## What you will do
Turn every line of text in all the rows below into a Markdown table with two columns, No. and Line, numbering each line in order and leaving out blank lines.

## Source material
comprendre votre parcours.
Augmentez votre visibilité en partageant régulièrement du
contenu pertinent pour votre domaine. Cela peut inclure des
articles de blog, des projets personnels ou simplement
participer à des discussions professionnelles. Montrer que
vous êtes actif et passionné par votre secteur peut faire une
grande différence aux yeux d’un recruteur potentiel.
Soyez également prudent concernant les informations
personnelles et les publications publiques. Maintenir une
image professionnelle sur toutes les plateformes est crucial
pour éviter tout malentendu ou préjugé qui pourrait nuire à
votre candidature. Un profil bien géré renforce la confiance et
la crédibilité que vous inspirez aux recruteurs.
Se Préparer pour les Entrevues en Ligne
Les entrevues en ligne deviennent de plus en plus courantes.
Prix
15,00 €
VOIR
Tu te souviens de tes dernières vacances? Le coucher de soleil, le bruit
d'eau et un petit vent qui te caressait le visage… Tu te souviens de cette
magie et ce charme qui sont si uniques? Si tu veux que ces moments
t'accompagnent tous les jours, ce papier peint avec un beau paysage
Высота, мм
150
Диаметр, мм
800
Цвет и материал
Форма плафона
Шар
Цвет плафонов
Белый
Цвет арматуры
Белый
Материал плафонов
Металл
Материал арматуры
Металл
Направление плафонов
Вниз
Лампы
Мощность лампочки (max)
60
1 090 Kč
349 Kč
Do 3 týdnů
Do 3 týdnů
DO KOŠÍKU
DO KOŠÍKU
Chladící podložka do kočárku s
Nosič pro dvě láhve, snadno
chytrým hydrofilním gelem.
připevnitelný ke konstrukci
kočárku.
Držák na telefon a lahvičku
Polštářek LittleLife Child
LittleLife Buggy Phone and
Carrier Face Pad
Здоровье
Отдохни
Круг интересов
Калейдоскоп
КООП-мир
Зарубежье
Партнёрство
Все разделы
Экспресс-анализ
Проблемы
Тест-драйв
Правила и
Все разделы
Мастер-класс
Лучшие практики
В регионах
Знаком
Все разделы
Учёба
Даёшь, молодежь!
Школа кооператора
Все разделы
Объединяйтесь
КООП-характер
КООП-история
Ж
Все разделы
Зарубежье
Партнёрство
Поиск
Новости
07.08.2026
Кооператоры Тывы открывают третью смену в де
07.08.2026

## Exercise response
| No. | Line |
|---|---|
| 1 | comprendre votre parcours. |
| 2 | Augmentez votre visibilité en partageant régulièrement du |
| 3 | contenu pertinent pour votre domaine. Cela peut inclure des |
| 4 | articles de blog, des projets personnels ou simplement |
| 5 | participer à des discussions professionnelles. Montrer que |
| 6 | vous êtes actif et passionné par votre secteur peut faire une |
| 7 | grande différence aux yeux d’un recruteur potentiel. |
| 8 | Soyez également prudent concernant les informations |
| 9 | personnelles et les publications publiques. Maintenir une |
| 10 | image professionnelle sur toutes les plateformes est crucial |
| 11 | pour éviter tout malentendu ou préjugé qui pourrait nuire à |
| 12 | votre candidature. Un profil bien géré renforce la confiance et |
| 13 | la crédibilité que vous inspirez aux recruteurs. |
| 14 | Se Préparer pour les Entrevues en Ligne |
| 15 | Les entrevues en ligne deviennent de plus en plus courantes. |
| 16 | Prix |
| 17 | 15,00 € |
| 18 | VOIR |
| 19 | Tu te souviens de tes dernières vacances? Le coucher de soleil, le bruit |
| 20 | d'eau et un petit vent qui te caressait le visage… Tu te souviens de cette |
| 21 | magie et ce charme qui sont si uniques? Si tu veux que ces moments |
| 22 | t'accompagnent tous les jours, ce papier peint avec un beau paysage |
| 23 | Высота, мм |
| 24 | 150 |
| 25 | Диаметр, мм |
| 26 | 800 |
| 27 | Цвет и материал |
| 28 | Форма плафона |
| 29 | Шар |
| 30 | Цвет плафонов |
| 31 | Белый |
| 32 | Цвет арматуры |
| 33 | Белый |
| 34 | Материал плафонов |
| 35 | Металл |
| 36 | Материал арматуры |
| 37 | Металл |
| 38 | Направление плафонов |
| 39 | Вниз |
| 40 | Лампы |
| 41 | Мощность лампочки (max) |
| 42 | 60 |
| 43 | 1 090 Kč |
| 44 | 349 Kč |
| 45 | Do 3 týdnů |
| 46 | Do 3 týdnů |
| 47 | DO KOŠÍKU |
| 48 | DO KOŠÍKU |
| 49 | Chladící podložka do kočárku s |
| 50 | Nosič pro dvě láhve, snadno |
| 51 | chytrým hydrofilním gelem. |
| 52 | připevnitelný ke konstrukci |
| 53 | kočárku. |
| 54 | Držák na telefon a lahvičku |
| 55 | Polštářek LittleLife Child |
| 56 | LittleLife Buggy Phone and |
| 57 | Carrier Face Pad |
| 58 | Здоровье |
| 59 | Отдохни |
| 60 | Круг интересов |
| 61 | Калейдоскоп |
| 62 | КООП-мир |
| 63 | Зарубежье |
| 64 | Партнёрство |
| 65 | Все разделы |
| 66 | Экспресс-анализ |
| 67 | Проблемы |
| 68 | Тест-драйв |
| 69 | Правила и |
| 70 | Все разделы |
| 71 | Мастер-класс |
| 72 | Лучшие практики |
| 73 | В регионах |
| 74 | Знаком |
| 75 | Все разделы |
| 76 | Учёба |
| 77 | Даёшь, молодежь! |
| 78 | Школа кооператора |
| 79 | Все разделы |
| 80 | Объединяйтесь |
| 81 | КООП-характер |
| 82 | КООП-история |
| 83 | Ж |
| 84 | Все разделы |
| 85 | Зарубежье |
| 86 | Партнёрство |
| 87 | Поиск |
| 88 | Новости |
| 89 | 07.08.2026 |
| 90 | Кооператоры Тывы открывают третью смену в де |
| 91 | 07.08.2026 |